• **TASK DIRECTIONS**
Check each line of the listing below for the string "gegeben", and give only how many lines hold it.

• **DATA PROVIDED**

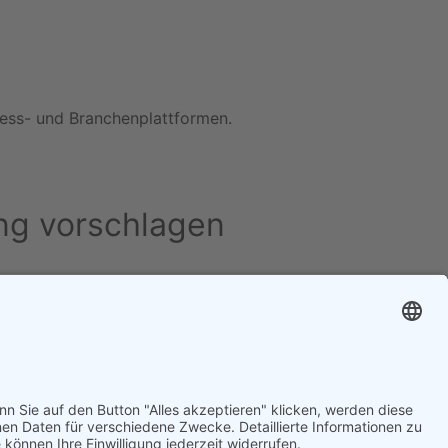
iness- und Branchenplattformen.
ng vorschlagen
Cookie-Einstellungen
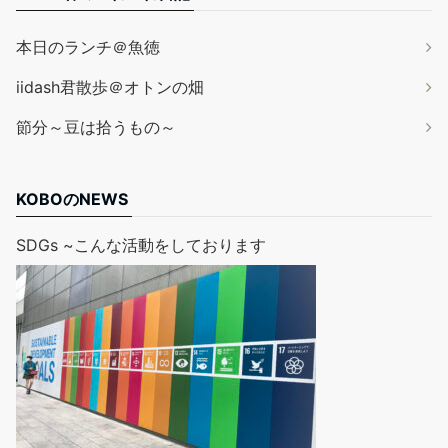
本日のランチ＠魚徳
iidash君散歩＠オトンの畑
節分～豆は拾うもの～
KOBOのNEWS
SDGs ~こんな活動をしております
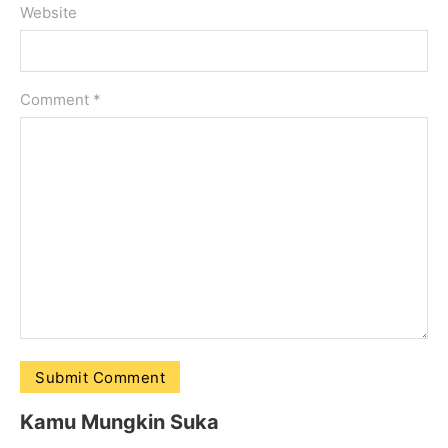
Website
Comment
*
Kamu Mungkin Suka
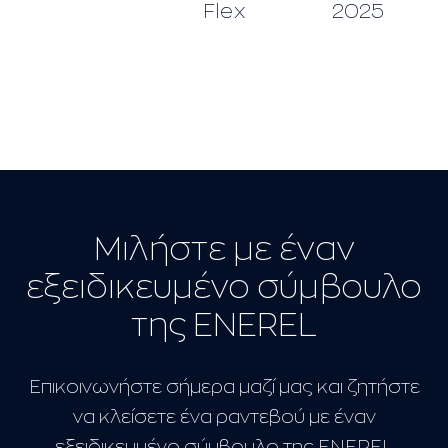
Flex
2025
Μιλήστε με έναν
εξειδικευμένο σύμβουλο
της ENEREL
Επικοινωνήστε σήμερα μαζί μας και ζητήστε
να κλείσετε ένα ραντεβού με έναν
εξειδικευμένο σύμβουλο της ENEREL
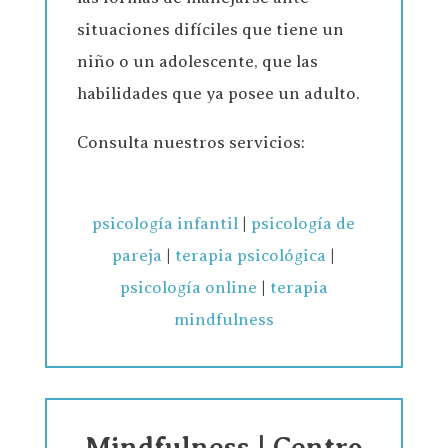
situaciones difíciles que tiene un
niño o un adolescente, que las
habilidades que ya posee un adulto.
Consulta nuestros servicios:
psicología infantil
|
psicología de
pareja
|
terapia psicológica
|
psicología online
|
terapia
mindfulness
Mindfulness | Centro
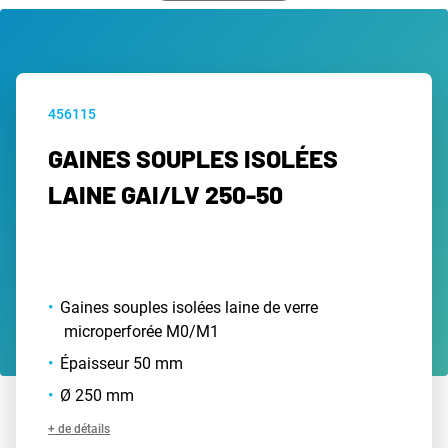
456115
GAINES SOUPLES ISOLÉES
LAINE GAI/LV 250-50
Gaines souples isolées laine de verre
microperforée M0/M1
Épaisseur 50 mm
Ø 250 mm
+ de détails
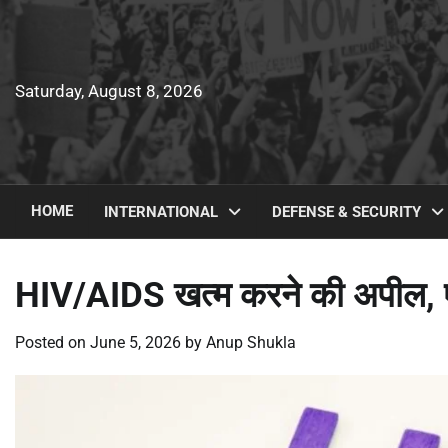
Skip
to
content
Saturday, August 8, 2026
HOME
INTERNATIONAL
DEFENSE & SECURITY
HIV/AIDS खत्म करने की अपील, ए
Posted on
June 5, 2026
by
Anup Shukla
--
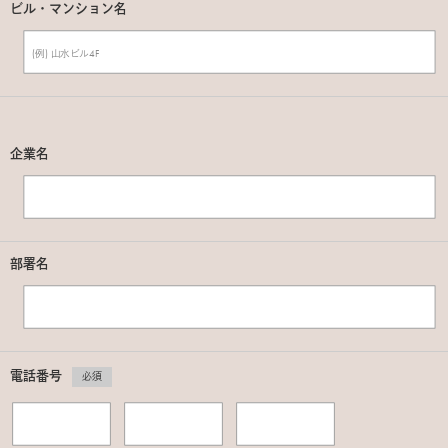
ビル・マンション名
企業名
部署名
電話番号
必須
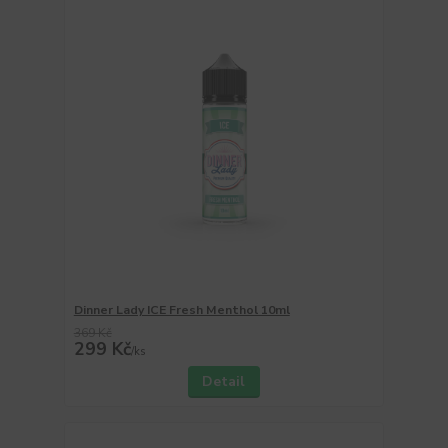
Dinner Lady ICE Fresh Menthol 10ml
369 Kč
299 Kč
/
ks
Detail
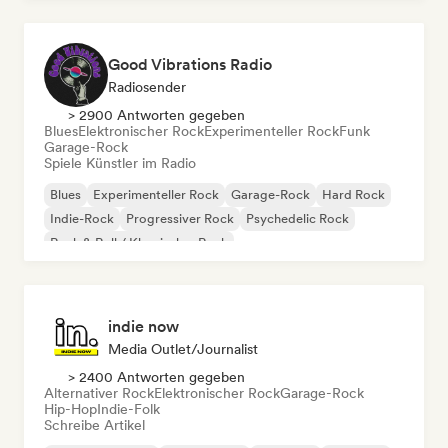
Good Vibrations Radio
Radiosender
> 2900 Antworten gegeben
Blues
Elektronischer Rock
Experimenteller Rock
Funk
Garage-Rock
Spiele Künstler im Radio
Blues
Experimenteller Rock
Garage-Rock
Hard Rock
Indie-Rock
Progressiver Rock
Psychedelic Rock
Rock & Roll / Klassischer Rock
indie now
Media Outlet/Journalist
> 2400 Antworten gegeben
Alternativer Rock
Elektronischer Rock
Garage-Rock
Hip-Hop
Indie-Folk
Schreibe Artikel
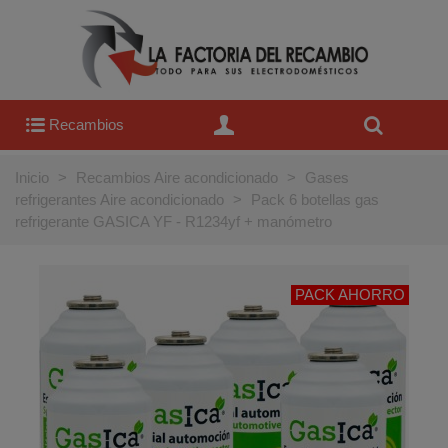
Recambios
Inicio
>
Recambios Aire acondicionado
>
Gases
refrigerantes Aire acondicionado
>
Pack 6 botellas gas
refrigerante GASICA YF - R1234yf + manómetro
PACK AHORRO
--
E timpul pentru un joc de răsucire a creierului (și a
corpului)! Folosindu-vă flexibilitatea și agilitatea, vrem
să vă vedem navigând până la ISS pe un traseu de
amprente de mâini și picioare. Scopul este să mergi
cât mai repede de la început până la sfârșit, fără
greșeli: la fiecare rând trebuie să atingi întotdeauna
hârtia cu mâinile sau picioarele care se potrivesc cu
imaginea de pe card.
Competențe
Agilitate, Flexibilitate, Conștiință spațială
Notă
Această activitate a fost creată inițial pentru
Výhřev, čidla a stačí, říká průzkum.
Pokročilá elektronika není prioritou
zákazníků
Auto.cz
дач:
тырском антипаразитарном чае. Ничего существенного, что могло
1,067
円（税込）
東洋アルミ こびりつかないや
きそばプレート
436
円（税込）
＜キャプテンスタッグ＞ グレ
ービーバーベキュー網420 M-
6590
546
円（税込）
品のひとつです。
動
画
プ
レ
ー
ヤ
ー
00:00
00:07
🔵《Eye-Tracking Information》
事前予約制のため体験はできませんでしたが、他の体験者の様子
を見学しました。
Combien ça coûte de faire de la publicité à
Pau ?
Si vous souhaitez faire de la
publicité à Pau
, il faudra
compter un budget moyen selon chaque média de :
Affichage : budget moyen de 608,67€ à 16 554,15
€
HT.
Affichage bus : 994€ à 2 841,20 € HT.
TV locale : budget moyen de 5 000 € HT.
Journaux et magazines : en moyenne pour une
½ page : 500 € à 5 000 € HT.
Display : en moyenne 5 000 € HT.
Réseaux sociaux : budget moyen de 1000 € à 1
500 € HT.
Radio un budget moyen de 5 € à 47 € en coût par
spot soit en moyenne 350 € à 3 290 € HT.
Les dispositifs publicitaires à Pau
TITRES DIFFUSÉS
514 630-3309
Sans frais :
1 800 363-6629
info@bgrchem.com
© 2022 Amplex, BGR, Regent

• **REPLY**
2